13) How can we interpret P>|z| in the Asian-American category? Similarly, what about the standard error?

In [None]:
# Extract the p-value for the coefficient associated with Asian defendants.

# Extract the standard error for the Asian category coefficient.


14) What if we wanted to change two predictors at once to see their combined effect on the probability?

To do this, you'll need to make a dataframe of two rows: One represents a reference individual, the other is the same except for two categories changed. Your columns will be the predictors (6 columns).

Then, use the command

```
predicted_probabilities = model.predict(dataframe)
```




In [1]:
# Make your dataframe here. Hint: Create a DICTIONARY called reference_data and assign this
# to a series of values for columns in the dataset. For example, to test two people who are
# both Caucausian, you would do... 'race_cat' : ['Caucasian', 'Caucasian'], and so on for extra
# categories. For different characteristics... 'race_cat' : ['Caucasian', 'African-American'].




# Make a new dataframe using values dictated by your dictionary (hint: pd.DataFrame())

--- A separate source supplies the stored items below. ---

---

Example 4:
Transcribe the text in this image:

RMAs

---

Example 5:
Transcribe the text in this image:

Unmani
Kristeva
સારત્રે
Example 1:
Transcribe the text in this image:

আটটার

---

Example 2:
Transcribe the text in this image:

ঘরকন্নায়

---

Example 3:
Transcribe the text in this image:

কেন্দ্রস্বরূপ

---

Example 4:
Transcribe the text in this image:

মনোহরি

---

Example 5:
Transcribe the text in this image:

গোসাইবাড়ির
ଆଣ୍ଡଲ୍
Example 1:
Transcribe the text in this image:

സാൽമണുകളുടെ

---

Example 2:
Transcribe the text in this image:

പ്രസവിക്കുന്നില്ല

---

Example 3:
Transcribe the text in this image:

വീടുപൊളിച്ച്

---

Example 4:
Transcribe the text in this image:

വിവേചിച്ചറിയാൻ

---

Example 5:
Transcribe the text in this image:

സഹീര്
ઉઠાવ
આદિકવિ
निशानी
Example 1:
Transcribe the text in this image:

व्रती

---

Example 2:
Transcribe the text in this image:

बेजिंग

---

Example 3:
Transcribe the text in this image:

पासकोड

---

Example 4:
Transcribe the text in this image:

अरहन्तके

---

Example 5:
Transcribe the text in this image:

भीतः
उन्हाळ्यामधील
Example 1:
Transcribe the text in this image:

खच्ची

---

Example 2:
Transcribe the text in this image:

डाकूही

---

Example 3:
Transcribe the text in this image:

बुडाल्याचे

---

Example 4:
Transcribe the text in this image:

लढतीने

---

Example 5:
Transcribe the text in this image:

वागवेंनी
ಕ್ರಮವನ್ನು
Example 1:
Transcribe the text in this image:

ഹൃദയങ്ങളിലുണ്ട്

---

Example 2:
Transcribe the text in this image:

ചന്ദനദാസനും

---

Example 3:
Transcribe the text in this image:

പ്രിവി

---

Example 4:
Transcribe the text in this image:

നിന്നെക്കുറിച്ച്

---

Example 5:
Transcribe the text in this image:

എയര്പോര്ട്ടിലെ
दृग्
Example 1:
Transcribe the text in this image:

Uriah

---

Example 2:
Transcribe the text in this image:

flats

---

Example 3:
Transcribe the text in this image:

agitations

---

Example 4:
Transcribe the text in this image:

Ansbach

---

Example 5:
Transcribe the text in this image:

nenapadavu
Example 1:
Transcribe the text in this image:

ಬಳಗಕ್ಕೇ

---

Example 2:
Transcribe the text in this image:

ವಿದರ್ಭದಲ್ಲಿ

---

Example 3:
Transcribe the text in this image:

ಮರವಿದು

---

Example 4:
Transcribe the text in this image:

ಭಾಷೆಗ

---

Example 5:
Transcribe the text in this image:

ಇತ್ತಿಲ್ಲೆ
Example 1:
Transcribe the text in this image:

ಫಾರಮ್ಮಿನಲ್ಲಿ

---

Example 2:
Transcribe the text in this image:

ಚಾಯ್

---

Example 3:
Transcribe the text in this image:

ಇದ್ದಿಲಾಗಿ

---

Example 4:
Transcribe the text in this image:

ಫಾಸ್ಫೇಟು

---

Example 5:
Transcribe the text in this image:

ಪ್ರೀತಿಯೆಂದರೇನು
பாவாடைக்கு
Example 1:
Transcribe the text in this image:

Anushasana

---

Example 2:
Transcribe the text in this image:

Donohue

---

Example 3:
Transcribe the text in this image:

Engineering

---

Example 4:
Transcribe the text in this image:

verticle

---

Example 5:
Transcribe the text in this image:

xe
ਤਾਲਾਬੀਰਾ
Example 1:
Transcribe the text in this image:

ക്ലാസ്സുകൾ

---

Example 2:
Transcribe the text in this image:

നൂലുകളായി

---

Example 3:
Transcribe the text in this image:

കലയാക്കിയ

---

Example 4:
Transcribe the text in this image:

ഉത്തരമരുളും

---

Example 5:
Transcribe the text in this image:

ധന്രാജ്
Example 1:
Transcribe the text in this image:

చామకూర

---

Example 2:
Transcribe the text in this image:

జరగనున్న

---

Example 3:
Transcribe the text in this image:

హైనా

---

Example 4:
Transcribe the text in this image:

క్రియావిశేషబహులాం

# Predict probabilities based on the new reference DataFrame using the fitted model.
# This gives us an idea of how the predicted COMPAS score probability changes with different inputs.

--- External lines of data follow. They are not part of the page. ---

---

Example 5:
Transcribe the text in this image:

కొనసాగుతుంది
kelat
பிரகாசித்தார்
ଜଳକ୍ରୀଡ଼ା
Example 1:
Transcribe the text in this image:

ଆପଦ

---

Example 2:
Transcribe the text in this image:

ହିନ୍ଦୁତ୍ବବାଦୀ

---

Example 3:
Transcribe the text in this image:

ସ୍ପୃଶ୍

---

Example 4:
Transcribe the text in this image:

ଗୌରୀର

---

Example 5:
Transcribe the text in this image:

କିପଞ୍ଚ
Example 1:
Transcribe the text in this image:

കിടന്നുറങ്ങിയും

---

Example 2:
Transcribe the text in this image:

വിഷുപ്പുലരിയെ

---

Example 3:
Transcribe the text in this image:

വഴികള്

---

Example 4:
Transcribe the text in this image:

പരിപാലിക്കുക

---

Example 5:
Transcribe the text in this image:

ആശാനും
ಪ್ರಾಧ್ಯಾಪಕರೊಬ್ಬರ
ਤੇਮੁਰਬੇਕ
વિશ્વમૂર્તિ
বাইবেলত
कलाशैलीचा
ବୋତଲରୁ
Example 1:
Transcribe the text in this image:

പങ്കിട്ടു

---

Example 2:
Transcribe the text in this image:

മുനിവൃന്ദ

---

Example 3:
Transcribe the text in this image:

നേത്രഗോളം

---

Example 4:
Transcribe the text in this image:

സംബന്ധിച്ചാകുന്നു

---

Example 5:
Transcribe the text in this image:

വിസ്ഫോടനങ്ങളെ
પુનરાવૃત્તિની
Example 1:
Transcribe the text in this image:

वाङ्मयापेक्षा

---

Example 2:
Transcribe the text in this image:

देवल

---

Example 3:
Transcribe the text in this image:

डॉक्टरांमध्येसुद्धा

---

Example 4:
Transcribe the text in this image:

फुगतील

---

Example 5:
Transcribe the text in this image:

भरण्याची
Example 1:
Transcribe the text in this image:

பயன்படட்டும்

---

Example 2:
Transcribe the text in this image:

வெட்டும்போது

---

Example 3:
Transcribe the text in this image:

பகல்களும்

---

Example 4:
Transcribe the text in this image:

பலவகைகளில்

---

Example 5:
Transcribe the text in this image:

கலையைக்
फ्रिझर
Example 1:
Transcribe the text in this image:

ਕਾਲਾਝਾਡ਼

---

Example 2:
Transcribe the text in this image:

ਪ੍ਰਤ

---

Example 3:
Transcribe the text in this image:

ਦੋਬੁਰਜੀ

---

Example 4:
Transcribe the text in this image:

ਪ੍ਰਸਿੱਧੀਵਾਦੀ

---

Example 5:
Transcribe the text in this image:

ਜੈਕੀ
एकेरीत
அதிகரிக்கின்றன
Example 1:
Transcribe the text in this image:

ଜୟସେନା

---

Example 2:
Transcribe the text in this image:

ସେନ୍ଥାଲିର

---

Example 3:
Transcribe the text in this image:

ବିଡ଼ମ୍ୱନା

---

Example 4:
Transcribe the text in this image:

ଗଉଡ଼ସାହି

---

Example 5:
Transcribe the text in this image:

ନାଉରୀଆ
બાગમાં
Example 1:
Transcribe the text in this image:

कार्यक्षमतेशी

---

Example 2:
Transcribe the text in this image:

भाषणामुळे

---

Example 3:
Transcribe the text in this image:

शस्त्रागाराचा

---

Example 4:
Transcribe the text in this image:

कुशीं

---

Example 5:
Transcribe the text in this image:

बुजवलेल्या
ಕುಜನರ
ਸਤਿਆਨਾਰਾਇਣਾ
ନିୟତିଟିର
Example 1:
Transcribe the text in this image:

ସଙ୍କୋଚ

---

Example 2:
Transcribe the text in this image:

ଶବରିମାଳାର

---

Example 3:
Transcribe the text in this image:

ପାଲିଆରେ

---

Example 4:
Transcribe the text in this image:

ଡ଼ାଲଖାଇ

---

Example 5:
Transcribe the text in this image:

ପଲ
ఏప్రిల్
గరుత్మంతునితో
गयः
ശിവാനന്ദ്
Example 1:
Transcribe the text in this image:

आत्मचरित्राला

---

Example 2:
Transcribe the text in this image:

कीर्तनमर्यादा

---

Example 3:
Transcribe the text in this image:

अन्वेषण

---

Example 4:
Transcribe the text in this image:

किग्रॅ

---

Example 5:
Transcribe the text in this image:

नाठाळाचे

# Display the predicted probabilities.



# Extra Exercises
* Congrats! You made it to the end of the extra exercises. If you're still hankering for more logistic regression, you can continue your good work with the open-ended prompt below. If you've gotten here and you're kinda burnt out, that's also okay! You're free to go :)

15) Load the violent dataset, clean it, change respective variables to categorical, relevel, and run a GLM logistic regression. Then analyze it however you want! Take inspiration from the exercises above.